> _Records for the task_:
++++++++++++++++++++

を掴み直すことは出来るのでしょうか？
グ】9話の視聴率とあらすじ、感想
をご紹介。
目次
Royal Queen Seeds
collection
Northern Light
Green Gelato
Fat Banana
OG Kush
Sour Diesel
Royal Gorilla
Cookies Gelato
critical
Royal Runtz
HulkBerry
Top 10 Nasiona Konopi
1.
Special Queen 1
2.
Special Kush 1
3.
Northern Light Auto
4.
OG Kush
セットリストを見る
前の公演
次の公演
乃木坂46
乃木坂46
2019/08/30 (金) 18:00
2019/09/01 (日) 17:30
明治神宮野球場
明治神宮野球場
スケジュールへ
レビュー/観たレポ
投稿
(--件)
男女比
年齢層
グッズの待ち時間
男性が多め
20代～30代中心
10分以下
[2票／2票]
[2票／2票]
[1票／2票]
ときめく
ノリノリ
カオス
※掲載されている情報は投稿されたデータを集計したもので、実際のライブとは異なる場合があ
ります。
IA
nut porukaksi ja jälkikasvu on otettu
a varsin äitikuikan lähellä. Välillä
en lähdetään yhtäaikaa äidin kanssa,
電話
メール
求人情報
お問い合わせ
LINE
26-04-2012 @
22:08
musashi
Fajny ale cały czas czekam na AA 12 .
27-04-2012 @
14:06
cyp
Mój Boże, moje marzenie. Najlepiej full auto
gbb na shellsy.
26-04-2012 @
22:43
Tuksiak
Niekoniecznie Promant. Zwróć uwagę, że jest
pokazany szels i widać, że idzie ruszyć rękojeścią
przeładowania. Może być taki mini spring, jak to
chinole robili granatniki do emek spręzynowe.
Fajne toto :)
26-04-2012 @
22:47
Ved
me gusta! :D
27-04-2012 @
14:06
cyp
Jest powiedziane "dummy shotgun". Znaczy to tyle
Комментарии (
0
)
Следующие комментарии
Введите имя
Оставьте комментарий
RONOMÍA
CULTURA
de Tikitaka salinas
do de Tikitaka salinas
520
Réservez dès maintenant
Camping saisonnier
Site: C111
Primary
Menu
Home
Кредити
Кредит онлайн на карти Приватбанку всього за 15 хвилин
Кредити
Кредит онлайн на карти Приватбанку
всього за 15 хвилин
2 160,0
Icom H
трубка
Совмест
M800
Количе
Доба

++++++++++++++++++++

> _Required action_: Output the text of the row above as a JSON list of strings, one string per line, leaving out any blank lines.

> _Exercise result_:
[
  "を掴み直すことは出来るのでしょうか？",
  "グ】9話の視聴率とあらすじ、感想",
  "をご紹介。",
  "目次",
  "Royal Queen Seeds",
  "collection",
  "Northern Light",
  "Green Gelato",
  "Fat Banana",
  "OG Kush",
  "Sour Diesel",
  "Royal Gorilla",
  "Cookies Gelato",
  "critical",
  "Royal Runtz",
  "HulkBerry",
  "Top 10 Nasiona Konopi",
  "1.",
  "Special Queen 1",
  "2.",
  "Special Kush 1",
  "3.",
  "Northern Light Auto",
  "4.",
  "OG Kush",
  "セットリストを見る",
  "前の公演",
  "次の公演",
  "乃木坂46",
  "乃木坂46",
  "2019/08/30 (金) 18:00",
  "2019/09/01 (日) 17:30",
  "明治神宮野球場",
  "明治神宮野球場",
  "スケジュールへ",
  "レビュー/観たレポ",
  "投稿",
  "(--件)",
  "男女比",
  "年齢層",
  "グッズの待ち時間",
  "男性が多め",
  "20代～30代中心",
  "10分以下",
  "[2票／2票]",
  "[2票／2票]",
  "[1票／2票]",
  "ときめく",
  "ノリノリ",
  "カオス",
  "※掲載されている情報は投稿されたデータを集計したもので、実際のライブとは異なる場合があ",
  "ります。",
  "IA",
  "nut porukaksi ja jälkikasvu on otettu",
  "a varsin äitikuikan lähellä. Välillä",
  "en lähdetään yhtäaikaa äidin kanssa,",
  "電話",
  "メール",
  "求人情報",
  "お問い合わせ",
  "LINE",
  "26-04-2012 @",
  "22:08",
  "musashi",
  "Fajny ale cały czas czekam na AA 12 .",
  "27-04-2012 @",
  "14:06",
  "cyp",
  "Mój Boże, moje marzenie. Najlepiej full auto",
  "gbb na shellsy.",
  "26-04-2012 @",
  "22:43",
  "Tuksiak",
  "Niekoniecznie Promant. Zwróć uwagę, że jest",
  "pokazany szels i widać, że idzie ruszyć rękojeścią",
  "przeładowania. Może być taki mini spring, jak to",
  "chinole robili granatniki do emek spręzynowe.",
  "Fajne toto :)",
  "26-04-2012 @",
  "22:47",
  "Ved",
  "me gusta! :D",
  "27-04-2012 @",
  "14:06",
  "cyp",
  "Jest powiedziane \"dummy shotgun\". Znaczy to tyle",
  "Комментарии (",
  "0",
  ")",
  "Следующие комментарии",
  "Введите имя",
  "Оставьте комментарий",
  "RONOMÍA",
  "CULTURA",
  "de Tikitaka salinas",
  "do de Tikitaka salinas",
  "520",
  "Réservez dès maintenant",
  "Camping saisonnier",
  "Site: C111",
  "Primary",
  "Menu",
  "Home",
  "Кредити",
  "Кредит онлайн на карти Приватбанку всього за 15 хвилин",
  "Кредити",
  "Кредит онлайн на карти Приватбанку",
  "всього за 15 хвилин",
  "2 160,0",
  "Icom H",
  "трубка",
  "Совмест",
  "M800",
  "Количе",
  "Доба"
]